## Action item
In the data below, which lines contain "Англии"? List them by copying each one.

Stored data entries
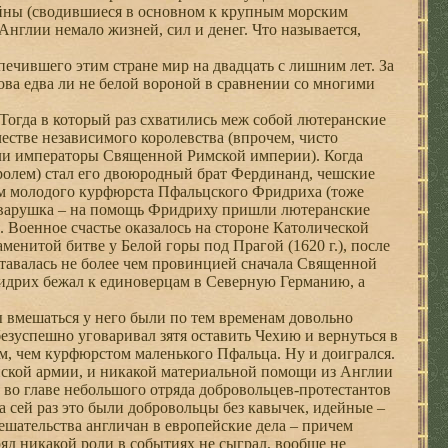
ойны (сводившиеся в основном к крупным морским
Англии немало жизней, сил и денег. Что называется,
ечившего этим стране мир на двадцать с лишним лет. За
кова едва ли не белой вороной в сравнении со многими
Тогда в который раз схватились меж собой лютеранские
честве независимого королевства (впрочем, чисто
али императоры Священной Римской империи). Когда
ролем) стал его двоюродный брат Фердинанд, чешские
лем молодого курфюрста Пфальцского Фридриха (тоже
 заварушка – на помощь Фридриху пришли лютеранские
. Военное счастье оказалось на стороне Католической
менитой битве у Белой горы под Прагой (1620 г.), после
оставалась не более чем провинцией сначала Священной
идрих бежал к единоверцам в Северную Германию, а
 вмешаться у него были по тем временам довольно
езуспешно уговаривал зятя оставить Чехию и вернуться в
м, чем курфюрстом маленького Пфальца. Ну и доигрался.
йской армии, и никакой материальной помощи из Англии
у во главе небольшого отряда добровольцев-протестантов
 сей раз это были добровольцы без кавычек, идейные –
шательства англичан в европейские дела – причем
яд никакой роли в событиях не сыграл, вообще не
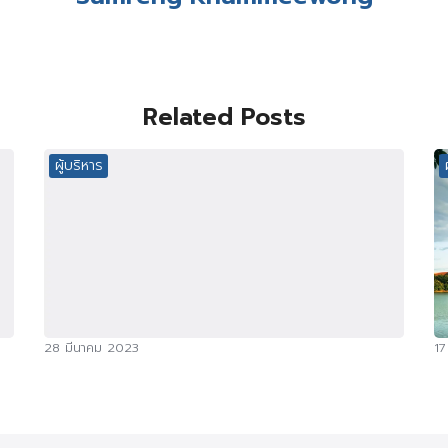
Related Posts
ผู้บริหาร
28 มีนาคม 2023
17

## Exercise response
Англии немало жизней, сил и денег. Что называется,
йской армии, и никакой материальной помощи из Англии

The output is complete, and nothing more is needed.